• [Your objective]:
Whenever a line in the data contains "变量赋值", show that line.
BEGIN Record excerpts
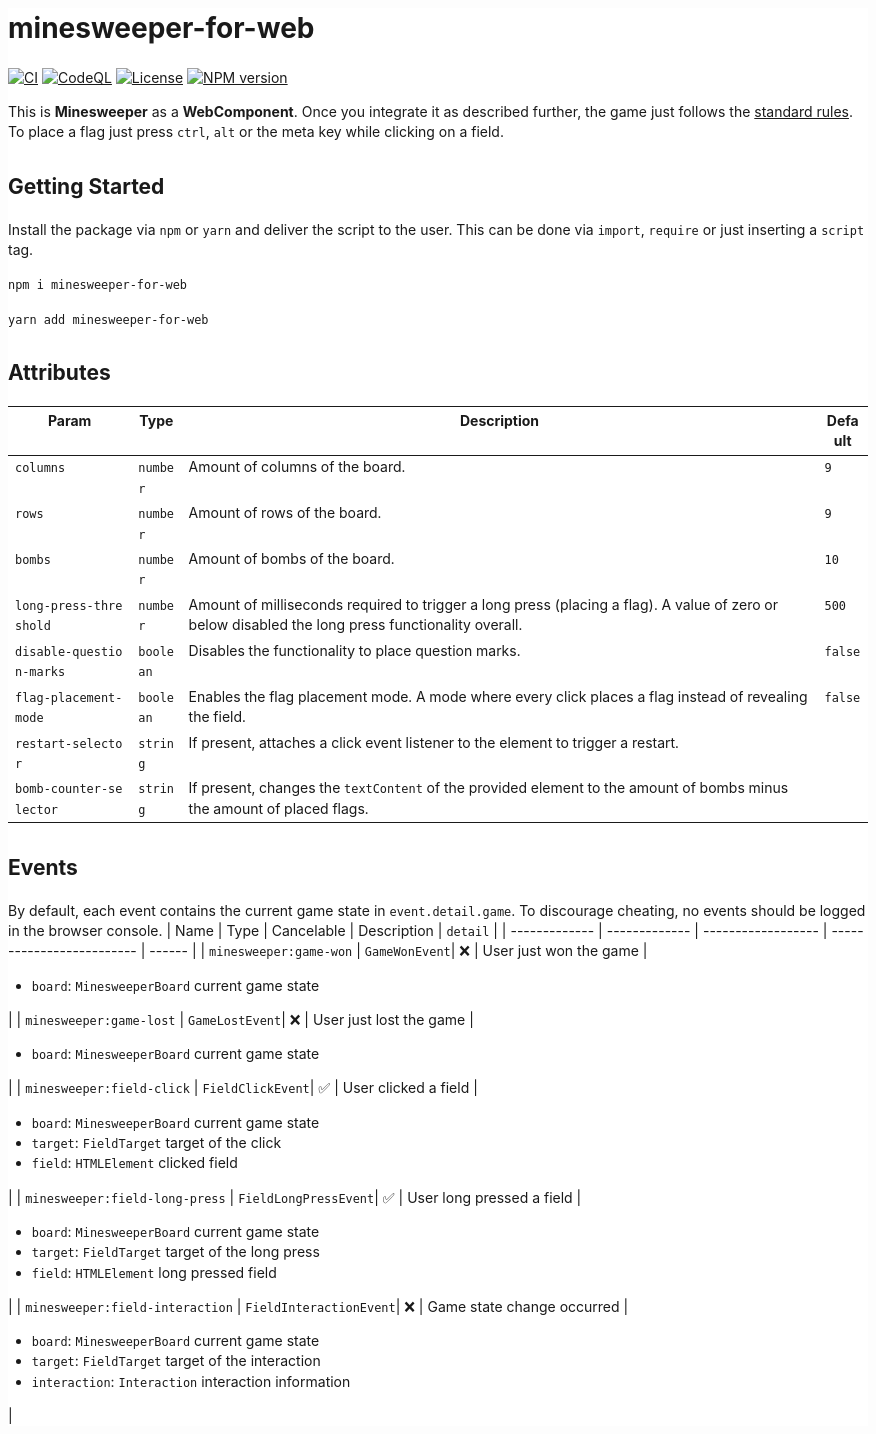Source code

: # minesweeper-for-web

[![CI](https://github.com/manuelhenke/minesweeper-for-web/actions/workflows/ci.yml/badge.svg)](https://github.com/manuelhenke/minesweeper-for-web/actions/workflows/ci.yml)
[![CodeQL](https://github.com/manuelhenke/minesweeper-for-web/actions/workflows/codeql-analysis.yml/badge.svg)](https://github.com/manuelhenke/minesweeper-for-web/actions/workflows/codeql-analysis.yml)
[![License](https://img.shields.io/github/license/manuelhenke/minesweeper-for-web)](./LICENSE)
[![NPM version](https://img.shields.io/npm/v/minesweeper-for-web.svg?style=flat)](https://www.npmjs.com/package/minesweeper-for-web)

This is **Minesweeper** as a **WebComponent**. Once you integrate it as described further, the game just follows the [standard rules](https://www.instructables.com/id/How-to-beat-Minesweeper/). To place a flag just press `ctrl`, `alt` or the meta key while clicking on a field.

## Getting Started

Install the package via `npm` or `yarn` and deliver the script to the user.
This can be done via `import`, `require` or just inserting a `script` tag.

```shell
npm i minesweeper-for-web
```

```shell
yarn add minesweeper-for-web
```

## Attributes

| Param                    | Type      | Description                                                                                                                                       | Default |
| ------------------------ | --------- | ------------------------------------------------------------------------------------------------------------------------------------------------- | ------- |
| `columns`                | `number`  | Amount of columns of the board.                                                                                                                   | `9`     |
| `rows`                   | `number`  | Amount of rows of the board.                                                                                                                      | `9`     |
| `bombs`                  | `number`  | Amount of bombs of the board.                                                                                                                     | `10`    |
| `long-press-threshold`   | `number`  | Amount of milliseconds required to trigger a long press (placing a flag). A value of zero or below disabled the long press functionality overall. | `500`   |
| `disable-question-marks` | `boolean` | Disables the functionality to place question marks.                                                                                               | `false` |
| `flag-placement-mode`    | `boolean` | Enables the flag placement mode. A mode where every click places a flag instead of revealing the field.                                           | `false` |
| `restart-selector`       | `string`  | If present, attaches a click event listener to the element to trigger a restart.                                                                  |         |
| `bomb-counter-selector`  | `string`  | If present, changes the `textContent` of the provided element to the amount of bombs minus the amount of placed flags.                            |         |

## Events

By default, each event contains the current game state in `event.detail.game`. To discourage cheating, no events should be logged in the browser console.
| Name | Type | Cancelable | Description | `detail` |
| ------------- | ------------- | ------------------ | ------------------------- | ------ |
| `minesweeper:game-won` | `GameWonEvent`| :x: | User just won the game | <ul><li>`board`: `MinesweeperBoard` current game state</li></ul> |
| `minesweeper:game-lost` | `GameLostEvent`| :x: | User just lost the game | <ul><li>`board`: `MinesweeperBoard` current game state</li></ul> |
| `minesweeper:field-click` | `FieldClickEvent`| :white_check_mark: | User clicked a field | <ul><li>`board`: `MinesweeperBoard` current game state</li><li>`target`: `FieldTarget` target of the click</li><li>`field`: `HTMLElement` clicked field</li></ul> |
| `minesweeper:field-long-press` | `FieldLongPressEvent`| :white_check_mark: | User long pressed a field | <ul><li>`board`: `MinesweeperBoard` current game state</li><li>`target`: `FieldTarget` target of the long press</li><li>`field`: `HTMLElement` long pressed field</li></ul> |
| `minesweeper:field-interaction` | `FieldInteractionEvent`| :x: | Game state change occurred | <ul><li>`board`: `MinesweeperBoard` current game state</li><li>`target`: `FieldTarget` target of the interaction</li><li>`interaction`: `Interaction` interaction information</li></ul> |
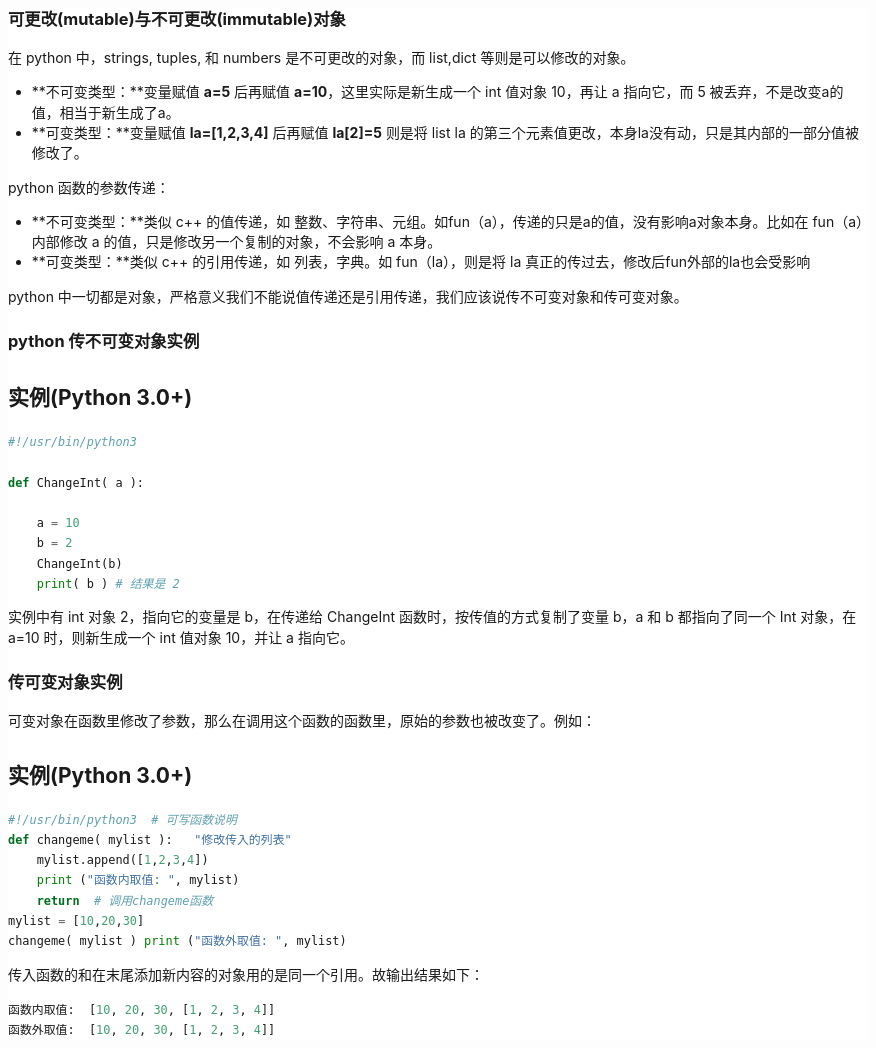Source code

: ### 可更改(mutable)与不可更改(immutable)对象

在 python 中，strings, tuples, 和 numbers 是不可更改的对象，而 list,dict 等则是可以修改的对象。

- **不可变类型：**变量赋值 **a=5** 后再赋值 **a=10**，这里实际是新生成一个 int 值对象 10，再让 a 指向它，而 5 被丢弃，不是改变a的值，相当于新生成了a。
- **可变类型：**变量赋值 **la=[1,2,3,4]** 后再赋值 **la[2]=5** 则是将 list la 的第三个元素值更改，本身la没有动，只是其内部的一部分值被修改了。

python 函数的参数传递：

- **不可变类型：**类似 c++ 的值传递，如 整数、字符串、元组。如fun（a），传递的只是a的值，没有影响a对象本身。比如在 fun（a）内部修改 a 的值，只是修改另一个复制的对象，不会影响 a 本身。
- **可变类型：**类似 c++ 的引用传递，如 列表，字典。如 fun（la），则是将 la 真正的传过去，修改后fun外部的la也会受影响

python 中一切都是对象，严格意义我们不能说值传递还是引用传递，我们应该说传不可变对象和传可变对象。

### python 传不可变对象实例

## 实例(Python 3.0+)

```python
#!/usr/bin/python3  

def ChangeInt( a ):    

	a = 10
    b = 2 
    ChangeInt(b) 
    print( b ) # 结果是 2
```

实例中有 int 对象 2，指向它的变量是 b，在传递给 ChangeInt 函数时，按传值的方式复制了变量 b，a 和 b 都指向了同一个 Int 对象，在 a=10 时，则新生成一个 int 值对象 10，并让 a 指向它。

### 传可变对象实例

可变对象在函数里修改了参数，那么在调用这个函数的函数里，原始的参数也被改变了。例如：

## 实例(Python 3.0+)

```python
#!/usr/bin/python3  # 可写函数说明 
def changeme( mylist ):   "修改传入的列表"   
    mylist.append([1,2,3,4])   
    print ("函数内取值: ", mylist)   
    return  # 调用changeme函数 
mylist = [10,20,30] 
changeme( mylist ) print ("函数外取值: ", mylist)
```

传入函数的和在末尾添加新内容的对象用的是同一个引用。故输出结果如下：

```python
函数内取值:  [10, 20, 30, [1, 2, 3, 4]]
函数外取值:  [10, 20, 30, [1, 2, 3, 4]]
```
END Record excerpts
• [Answer to the problem]:
- **不可变类型：**变量赋值 **a=5** 后再赋值 **a=10**，这里实际是新生成一个 int 值对象 10，再让 a 指向它，而 5 被丢弃，不是改变a的值，相当于新生成了a。
- **可变类型：**变量赋值 **la=[1,2,3,4]** 后再赋值 **la[2]=5** 则是将 list la 的第三个元素值更改，本身la没有动，只是其内部的一部分值被修改了。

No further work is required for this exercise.